Thoughts about posture

Pull your shoulders back! Tuck your bum under! Pull yourself up straight! Hold your palms forward! Bend your knees a little! Activate your stomach muscles!  

I’m always surprised and a little concerned at how many new pupils who come through my door have at one time or another been given a lengthy list of instructions about how they should be holding themselves in order to have ‘good posture’. Whether it is from their doctor or physiotherapist, pilates or yoga teacher or some other practitioner, many people have a lot of very strong beliefs about different ways they need to tense their muscles in order to take care of themselves and prevent or cure back-pain and other musculo-skeletal complaints. The irony is that in spite of trying very hard to put these beliefs into practice—sometimes over many years—they often turn up completely out of alignment and in considerable pain! 

I have nothing against pilates or yoga which if taught well can be wonderful, but I do question the things that a lot of people are being taught about what good posture is and how they can acquire it. I question whether the advice that is being given for people to 'hold' themselves in a certain way using muscular tension as they go about their lives is really in their best interest.
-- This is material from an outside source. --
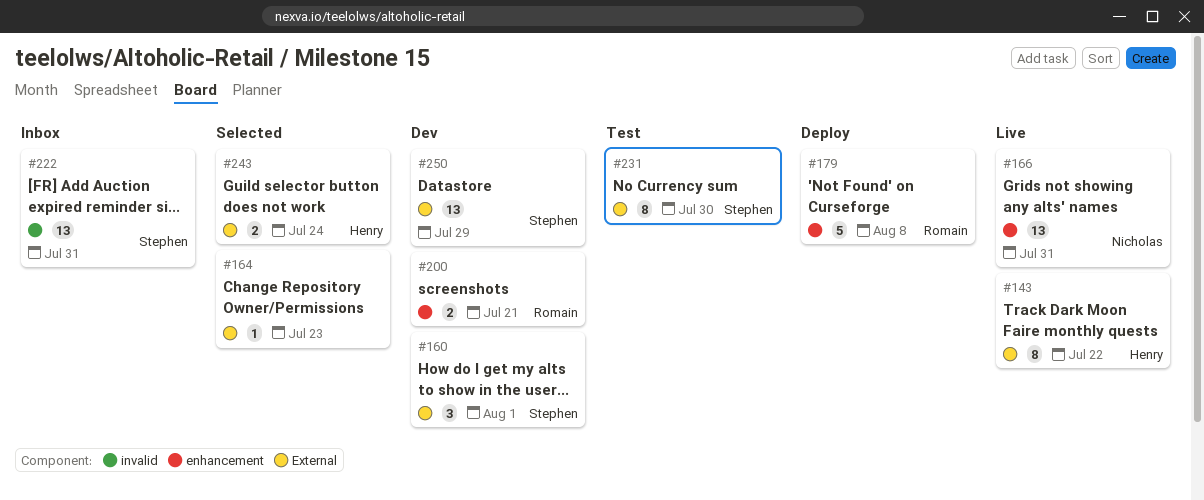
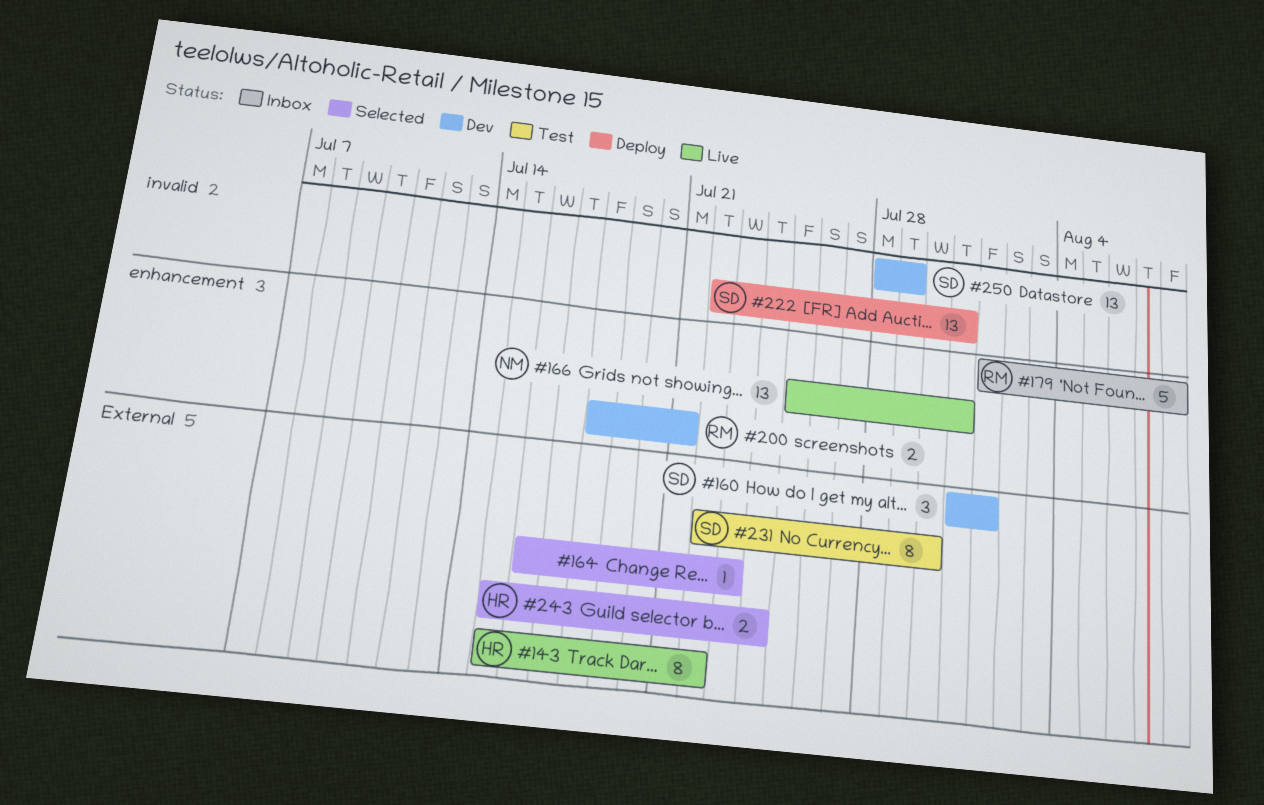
#179, status: Deploy -> Inbox
#222, status: Inbox -> Deploy
#250, label: External -> invalid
Put simply, we have two types of muscles which enable us to move while maintaining ourselves upright against gravity—the postural muscles which support us against gravity, and the phasic muscles which we use for activity. Postural muscles are deeper and react more slowly than phasic muscles, but they don’t get tired. Because the phasic muscles are for movement and activity they are the ones which are most directly under our conscious control, and which tend to react when we think of ‘doing’ something. When someone follows an instruction to “pull their shoulders back” or “tuck their pelvis under”, it is primarily the phasic muscles which will respond. What the person is actually doing is using their phasic muscles to do the job of the postural muscles! They are literally holding themselves together and supporting themselves against gravity using the gross motor-muscles which are designed for movement. As a result these muscles end up permanently tensed and rigid rather than being free and ready for action. We lose spontaneity and freedom in activity, and the whole organism becomes contracted putting it under a great deal of stress, because muscles do work by shortening. Also, as we have seen, our phasic muscles quickly get tired, so often people find they are getting worn out by their attempts to sit or stand in the way they have been told. The result it that they alternate between periods of tense and unnatural ‘posture’ held together by excessive muscular tension followed by periods of collapse once they are no longer able to keep this effort up. Neither of these extremes is good for us!

This all sounds quite exhausting and it is not sensible. No other creature seems to need to be doing all this ‘stuff’ in order to enjoy good posture and co-ordination. A cat does not need to be told to go around thinking about holding it’s back or paws in a certain way, and yet it can leap with a skill and grace that is way beyond what most humans ever achieve. What we need in our everyday life is to be is more like the freedom loving cat than the over-controlling pilates student! Rather than seeking to hold ourselves in a certain way we need to learn to let go of our tendency to hold ourselves together and upright with our phasic muscles so that the deeper postural muscles together with the system of reflexes which controls them are free to do their job.  We then find we are not supporting ourselves: rather we are supported. Everything flows.

In this state the word ‘posture’ becomes redundant. It's a word that has come to imply a fixed held position that is ‘right’, but is that really how we are supposed to be? Is there really one ‘right’, rigid position for sitting and standing? I suggest that there is not. When everything is working as it should we are dynamic beings and our alignment and position in space is ever changing. We are not locked into place but instead—whether we are acting or at rest—there is a continual and subtle shifting going on as our reflex balance mechanism adjusts perfectly to where we are, how gravity is affecting is, and our intentions for action. Posture then becomes a journey. Instead of focussing on positions we focus on how we arrive in positions and how we move out of them. When we move well and in balance we can’t help but arrive in a co-ordinated, balanced, and dynamic place when we come to rest. There is no 'right way'. There is only the way that is appropriate in each moment. Alexander Technique lessons are a place where we can find out how to move towards this place of freedom, balance and poise.